ACTIVITY:
Pull each line with the string "SZTŠ" from the entries.

RECORD SET:
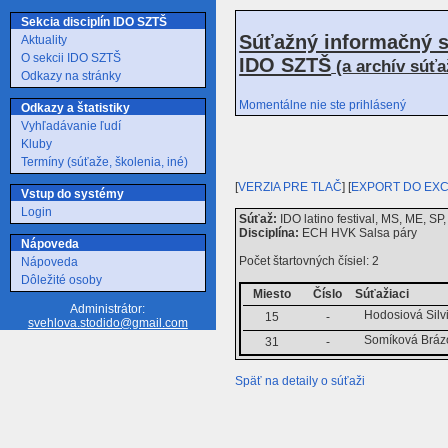
Sekcia disciplín IDO SZTŠ
Súťažný informačný s
Aktuality
O sekcii IDO SZTŠ
IDO SZTŠ
(a archív súť
Odkazy na stránky
Momentálne nie ste prihlásený
Odkazy a štatistiky
Vyhľadávanie ľudí
Kluby
Termíny (súťaže, školenia, iné)
[
VERZIA PRE TLAČ
] [
EXPORT DO EX
Vstup do systémy
Login
Súťaž:
IDO latino festival, MS, ME, SP
Disciplína:
ECH HVK Salsa páry
Nápoveda
Počet štartovných čísiel: 2
Nápoveda
Dôležité osoby
Miesto
Číslo
Súťažiaci
Administrátor:
Hodosiová Silv
15
-
svehlova.stodido@gmail.com
Somíková Brázo
31
-
Späť na detaily o súťaži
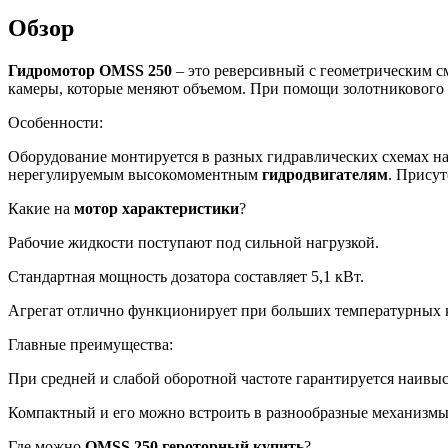
Обзор
Гидромотор
OMSS 250
– это реверсивный с геометрическим с
камеры, которые меняют объемом. При помощи золотникового п
Особенности:
Оборудование монтируется в разных гидравлических схемах на
нерегулируемым высокомоментным
гидродвигателям
. Прису
Какие на
мотор характеристики
?
Рабочие жидкости поступают под сильной нагрузкой.
Стандартная мощность дозатора составляет 5,1 кВт.
Агрегат отлично функционирует при больших температурных ко
Главные преимущества:
При средней и слабой оборотной частоте гарантируется наив
Компактный и его можно встроить в разнообразные механизмы
Где можно
OMSS 250
героторный
купить
?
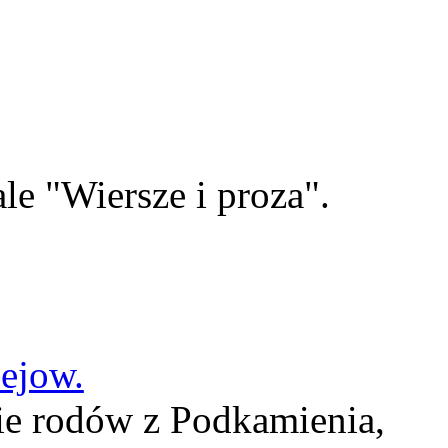
le "Wiersze i proza".
lejow.
ie rodów z Podkamienia,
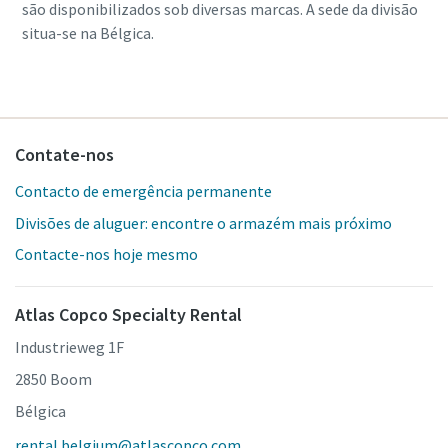
são disponibilizados sob diversas marcas. A sede da divisão
situa-se na Bélgica.
Contate-nos
Contacto de emergência permanente
Divisões de aluguer: encontre o armazém mais próximo
Contacte-nos hoje mesmo
Atlas Copco Specialty Rental
Industrieweg 1F
2850 Boom
Bélgica
rental.belgium@atlascopco.com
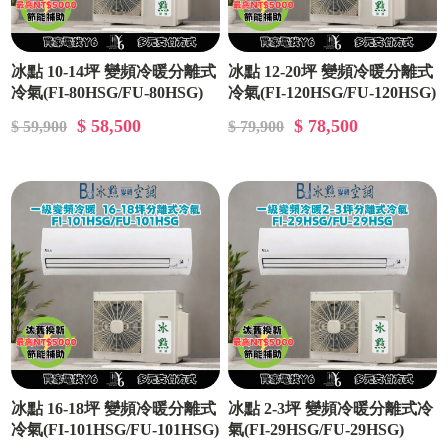
冰點 10-14坪 變頻冷暖分離式
冰點 12-20坪 變頻冷暖分離式
冷氣(FI-80HSG/FU-80HSG)
冷氣(FI-120HSG/FU-120HSG)
$ 58,500
$ 78,500
$ 59,900
$ 79,900
冰點 16-18坪 變頻冷暖分離式
冰點 2-3坪 變頻冷暖分離式冷
冷氣(FI-101HSG/FU-101HSG)
氣(FI-29HSG/FU-29HSG)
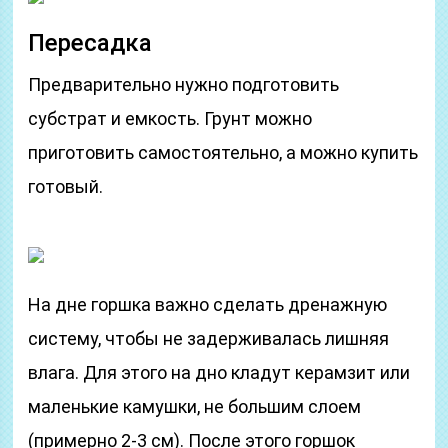
Пересадка
Предварительно нужно подготовить
субстрат и емкость. Грунт можно
приготовить самостоятельно, а можно купить
готовый.
На дне горшка важно сделать дренажную
систему, чтобы не задерживалась лишняя
влага. Для этого на дно кладут керамзит или
маленькие камушки, не большим слоем
(примерно 2-3 см). После этого горшок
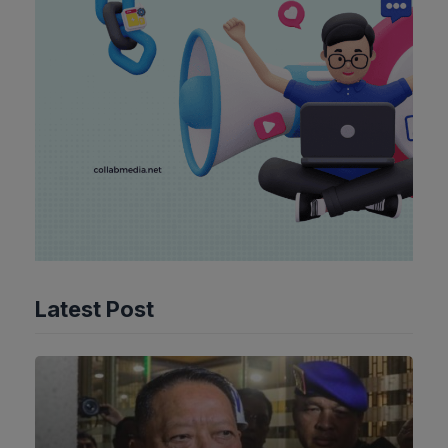
Latest Post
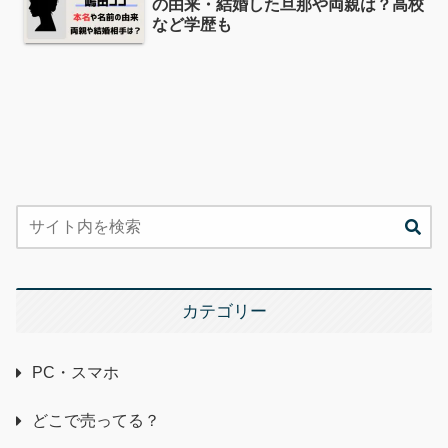
の由来・結婚した旦那や両親は？高校
など学歴も
カテゴリー
PC・スマホ
どこで売ってる？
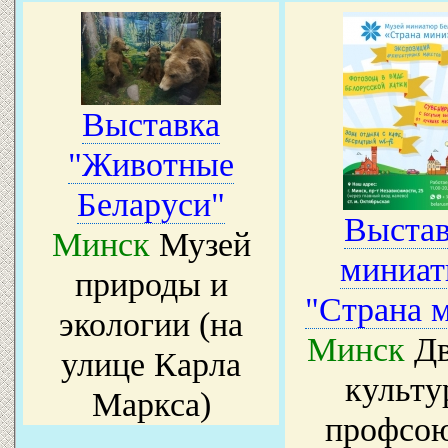
Выставка
"Животные
Беларуси"
Выстав
Минск
Музей
миниа
природы и
"Страна 
экологии (на
Минск
Дв
улице Карла
культу
Маркса)
профсо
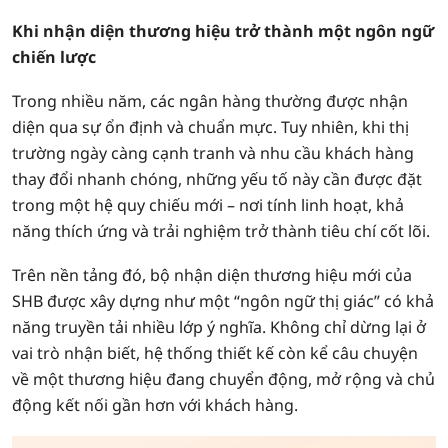
Khi nhận diện thương hiệu trở thành một ngôn ngữ
chiến lược
Trong nhiều năm, các ngân hàng thường được nhận
diện qua sự ổn định và chuẩn mực. Tuy nhiên, khi thị
trường ngày càng cạnh tranh và nhu cầu khách hàng
thay đổi nhanh chóng, những yếu tố này cần được đặt
trong một hệ quy chiếu mới – nơi tính linh hoạt, khả
năng thích ứng và trải nghiệm trở thành tiêu chí cốt lõi.
Trên nền tảng đó, bộ nhận diện thương hiệu mới của
SHB được xây dựng như một “ngôn ngữ thị giác” có khả
năng truyền tải nhiều lớp ý nghĩa. Không chỉ dừng lại ở
vai trò nhận biết, hệ thống thiết kế còn kể câu chuyện
về một thương hiệu đang chuyển động, mở rộng và chủ
động kết nối gần hơn với khách hàng.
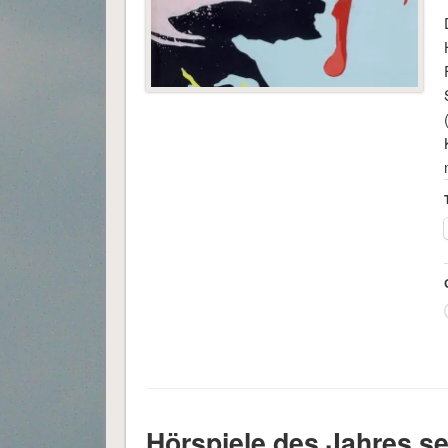
Hörspiele des Jahres se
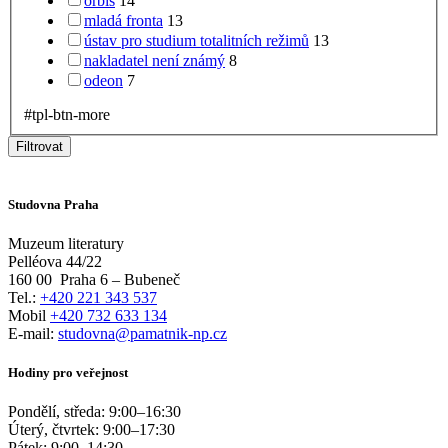
orbis
14
mladá fronta
13
ústav pro studium totalitních režimů
13
nakladatel není známý
8
odeon
7
#tpl-btn-more
Filtrovat
Studovna Praha
Muzeum literatury
Pelléova 44/22
160 00
Praha 6 – Bubeneč
Tel.:
+420 221 343 537
Mobil
+420 732 633 134
E-mail:
studovna@pamatnik-np.cz
Hodiny pro veřejnost
Pondělí, středa:
9:00
–
16:30
Úterý, čtvrtek:
9:00
–
17:30
Pátek:
9:00
–
14:30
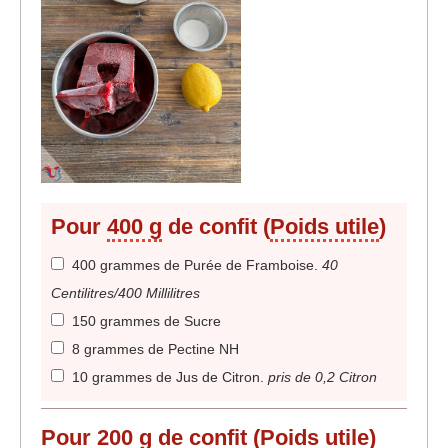
Pour
400 g
de confit (
Poids utile
)
400 grammes de Purée de Framboise
.
40
Centilitres/400 Millilitres
150 grammes de Sucre
8 grammes de Pectine NH
10 grammes de Jus de Citron
.
pris de 0,2 Citron
Pour
200 g
de confit (
Poids utile
)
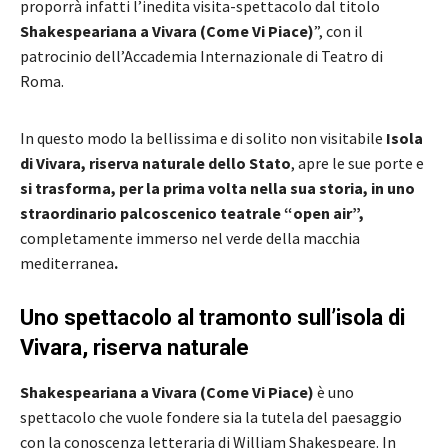
proporrà infatti l’inedita visita-spettacolo dal titolo
Shakespeariana a Vivara (Come Vi Piace)
”, con il
patrocinio dell’Accademia Internazionale di Teatro di
Roma.
In questo modo la bellissima e di solito non visitabile
Isola
di Vivara, riserva naturale dello Stato
, apre le sue porte e
si trasforma, per la prima volta nella sua storia, in uno
straordinario palcoscenico teatrale “open air”,
completamente immerso nel verde della macchia
mediterranea
.
Uno spettacolo al tramonto sull’isola di
Vivara, riserva naturale
Shakespeariana a Vivara (Come Vi Piace)
è uno
spettacolo che vuole fondere sia la tutela del paesaggio
con la conoscenza letteraria di William Shakespeare. In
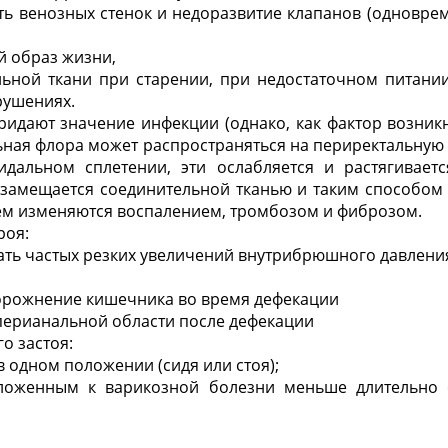
ть венозных стенок и недоразвитие клапанов (одновр
й образ жизни,
льной ткани при старении, при недостаточном питани
рушениях.
ридают значение инфекции (однако, как фактор возник
льная флора может распространяться на периректальную 
дальном сплетении, эти ослабляется и растягивается
 замещается соединительной тканью и таким способом
ем изменяются воспалением, тромбозом и фиброзом.
роя:
ать частых резких увеличений внутрибрюшного давлени
орожнение кишечника во время дефекации
 перианальной области после дефекации
о застоя:
 в одном положении (сидя или стоя);
ложенным к варикозной болезни меньше длительно с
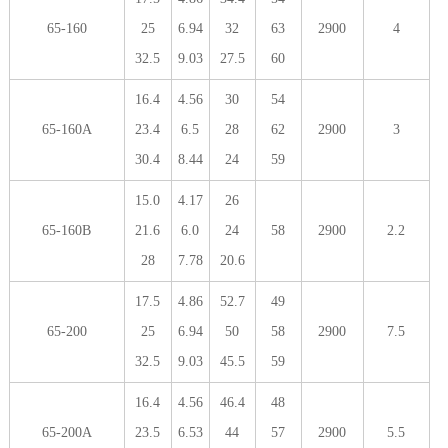
65-160
25
6.94
32
63
2900
4
32.5
9.03
27.5
60
16.4
4.56
30
54
65-160A
23.4
6.5
28
62
2900
3
30.4
8.44
24
59
15.0
4.17
26
65-160B
21.6
6.0
24
58
2900
2.2
28
7.78
20.6
17.5
4.86
52.7
49
65-200
25
6.94
50
58
2900
7.5
32.5
9.03
45.5
59
16.4
4.56
46.4
48
65-200A
23.5
6.53
44
57
2900
5.5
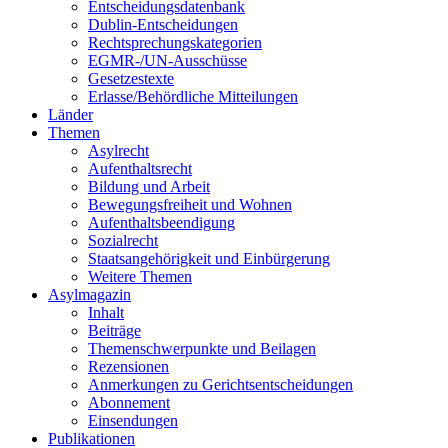
Entscheidungsdatenbank
Dublin-Entscheidungen
Rechtsprechungskategorien
EGMR-/UN-Ausschüsse
Gesetzestexte
Erlasse/Behördliche Mitteilungen
Länder
Themen
Asylrecht
Aufenthaltsrecht
Bildung und Arbeit
Bewegungsfreiheit und Wohnen
Aufenthaltsbeendigung
Sozialrecht
Staatsangehörigkeit und Einbürgerung
Weitere Themen
Asylmagazin
Inhalt
Beiträge
Themenschwerpunkte und Beilagen
Rezensionen
Anmerkungen zu Gerichtsentscheidungen
Abonnement
Einsendungen
Publikationen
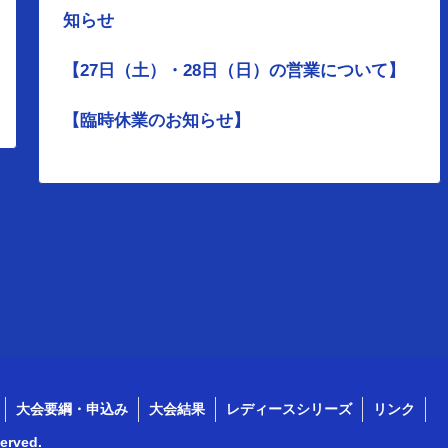
知らせ
【27日（土）・28日（日）の営業について】
【臨時休業のお知らせ】
大会要綱・申込み
大会結果
レディースシリーズ
リンク
rved.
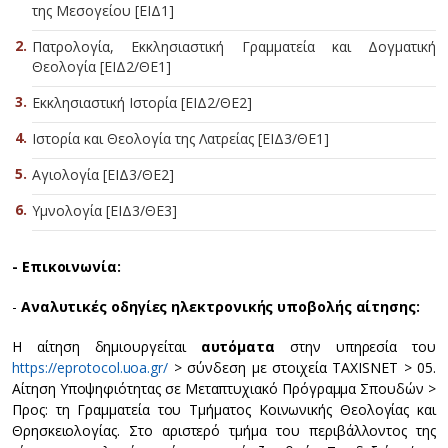
της Μεσογείου [ΕΙΔ1]
Πατρολογία, Εκκλησιαστική Γραμματεία και Δογματική
Θεολογία [ΕΙΔ2/ΘΕ1]
Εκκλησιαστική Ιστορία [ΕΙΔ2/ΘΕ2]
Ιστορία και Θεολογία της Λατρείας [ΕΙΔ3/ΘΕ1]
Αγιολογία [ΕΙΔ3/ΘΕ2]
Υμνολογία [ΕΙΔ3/ΘΕ3]
- Επικοινωνία:
-
Αναλυτικές οδηγίες ηλεκτρονικής υποβολής αίτησης:
Η αίτηση δημιουργείται
αυτόματα
στην υπηρεσία του
https://eprotocol.uoa.gr/
> σύνδεση με στοιχεία TAXISNET > 05.
Αίτηση Yποψηφιότητας σε Μεταπτυχιακό Πρόγραμμα Σπουδών >
Προς: τη Γραμματεία του Τμήματος Κοινωνικής Θεολογίας και
Θρησκειολογίας. Στο αριστερό τμήμα του περιβάλλοντος της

EXERCISE OUTPUT:
Sekcia disciplín IDO SZTŠ
O sekcii IDO SZTŠ
IDO SZTŠ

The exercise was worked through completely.